Se conmemoró otro aniversario más de
los sucesos del 27 y 28 de febrero de 1989. El gobierno, con torpeza, salió a
las calles, vaya uno a saber para qué. Entonces, fines de la década y apenas
seis años después del Viernes Negro, la crisis no se acercaba en magnitud y
gravedad a la actual. Aún agria la boca el recuerdo de esos sucesos. Por ello, solo por ello, conjeturo razones para explicar la pasividad
popular frente a la escasez, carestía e inseguridad que hostilizan la
cotidianidad del venezolano. Razones hay, ciertamente.
El 80 % del país - encuestas más,
encuestas menos - opina que la situación es mala o pésima. Ese número es
peligroso. Muy peligroso.
No creamos mentiras los opositores. El
descontento no tiene por qué migrar forzosamente a esta acera. No migra, de
hecho. Hay, desde luego, un descontento general contra el liderazgo político y
desesperanza frente al porvenir, que bien puede recoger un outsider, como lo
hiciera Chávez en 1998. He ahí el riesgo. La lejanía histórica con crisis
anteriores no permite a muchos advertir semejanzas riesgosas. Negarnos a esa verdad
resulta no obstante, necio.
Ignoro las razones por las cuales la
oposición organizada (la MUD y los grupos ajenos a esta alianza) actúan con
torpeza. Su silencio luce incomprensible ante hechos alarmantes, como la
detención de muchachos por ejercer su derecho a protestar, los rumores
sobre “La Tumba” y los presos políticos, sin obviar, claro, la desatinada
política económica, el secuestro de las instituciones y la represión como forma
para resolver la crisis. Sin embargo, sean cuales fueren sus razones, no actuar
o postergar temas inevitables no va a impedir que éstos los arrollen.
Estamos frente a una bomba de tiempo
y nadie parece angustiado por las consecuencias de una eventual explosión. Si
hay o no combustible suficiente para un estallido social similar al Caracazo
resulta difícil de predecir. Eventos de esa naturaleza ocurren espontáneamente.
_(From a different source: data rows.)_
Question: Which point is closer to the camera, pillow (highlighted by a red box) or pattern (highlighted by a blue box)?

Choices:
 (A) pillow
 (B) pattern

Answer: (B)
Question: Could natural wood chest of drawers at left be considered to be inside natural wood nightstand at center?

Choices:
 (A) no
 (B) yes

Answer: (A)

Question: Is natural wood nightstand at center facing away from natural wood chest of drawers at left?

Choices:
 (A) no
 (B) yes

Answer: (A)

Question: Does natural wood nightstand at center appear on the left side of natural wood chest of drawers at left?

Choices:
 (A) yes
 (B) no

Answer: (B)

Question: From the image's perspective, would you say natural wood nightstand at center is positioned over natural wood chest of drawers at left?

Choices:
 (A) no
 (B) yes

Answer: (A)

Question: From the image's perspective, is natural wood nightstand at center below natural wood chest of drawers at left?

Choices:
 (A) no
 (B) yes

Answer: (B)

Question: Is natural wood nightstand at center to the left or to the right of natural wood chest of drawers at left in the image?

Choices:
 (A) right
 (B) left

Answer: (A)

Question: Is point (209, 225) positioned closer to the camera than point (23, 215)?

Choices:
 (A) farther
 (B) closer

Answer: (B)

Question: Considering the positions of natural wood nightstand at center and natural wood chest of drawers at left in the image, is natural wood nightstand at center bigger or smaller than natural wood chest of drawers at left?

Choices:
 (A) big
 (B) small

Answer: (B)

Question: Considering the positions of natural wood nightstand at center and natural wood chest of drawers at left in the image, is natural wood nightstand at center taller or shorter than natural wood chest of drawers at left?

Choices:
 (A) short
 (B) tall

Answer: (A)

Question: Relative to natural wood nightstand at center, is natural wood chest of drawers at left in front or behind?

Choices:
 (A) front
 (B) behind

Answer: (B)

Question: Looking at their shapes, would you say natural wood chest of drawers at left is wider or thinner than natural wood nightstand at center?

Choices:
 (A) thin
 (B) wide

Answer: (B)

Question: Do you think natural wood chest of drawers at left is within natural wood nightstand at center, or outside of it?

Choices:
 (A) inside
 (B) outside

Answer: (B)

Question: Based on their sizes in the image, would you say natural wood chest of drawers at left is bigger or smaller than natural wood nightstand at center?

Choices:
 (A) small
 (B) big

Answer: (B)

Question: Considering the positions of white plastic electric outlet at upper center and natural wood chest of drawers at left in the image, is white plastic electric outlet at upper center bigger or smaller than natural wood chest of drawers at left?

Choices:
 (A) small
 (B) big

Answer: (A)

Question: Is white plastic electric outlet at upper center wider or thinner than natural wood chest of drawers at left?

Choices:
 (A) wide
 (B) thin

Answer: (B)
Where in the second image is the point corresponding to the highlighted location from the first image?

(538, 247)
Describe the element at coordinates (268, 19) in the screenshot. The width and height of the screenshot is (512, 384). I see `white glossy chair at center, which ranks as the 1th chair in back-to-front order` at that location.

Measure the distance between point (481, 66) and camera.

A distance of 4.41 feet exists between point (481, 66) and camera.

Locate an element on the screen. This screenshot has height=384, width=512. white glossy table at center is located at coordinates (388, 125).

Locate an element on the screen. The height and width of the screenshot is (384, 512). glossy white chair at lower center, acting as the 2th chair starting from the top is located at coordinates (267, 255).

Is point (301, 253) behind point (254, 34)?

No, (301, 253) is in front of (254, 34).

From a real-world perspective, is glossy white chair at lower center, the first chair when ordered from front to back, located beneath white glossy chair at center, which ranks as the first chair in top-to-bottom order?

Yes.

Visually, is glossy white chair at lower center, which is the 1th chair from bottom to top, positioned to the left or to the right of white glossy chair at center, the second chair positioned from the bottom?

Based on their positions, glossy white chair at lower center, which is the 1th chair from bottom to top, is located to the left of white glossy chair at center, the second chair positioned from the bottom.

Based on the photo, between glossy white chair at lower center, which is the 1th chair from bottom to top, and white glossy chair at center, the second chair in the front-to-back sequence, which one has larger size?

Creo no obstante que otras salidas, sin lugar a dudas indeseables, son en este momento muy
probables. La transición parece un secreto voceado a la que muchos, allá y acá,
temen sobremanera por las amenazas implícitas a sus cuotas de poder.
Las élites, que tienen mucho que
perder, deberían estar conversando con gente en todos los sectores, para recomponer
las cosas, de modo que se mantenga el statu quo (el orden republicano). Si permanece o no el
establishment político es irrelevante, porque el tema, se sabe, no pivota sobre
quienes mandan sino como lo hacen. Hay demasiados errores en este desatino que
llaman gobierno para permanecer apáticos,
así como también los hay en la oposición. Y salvo para los necios, dialogar una salida
a esta crisis no solo no es un delito, como sí lo fue el golpe de Estado del 4
de febrero de 1992, sino que es, por sobre todas las cosas, una obligación.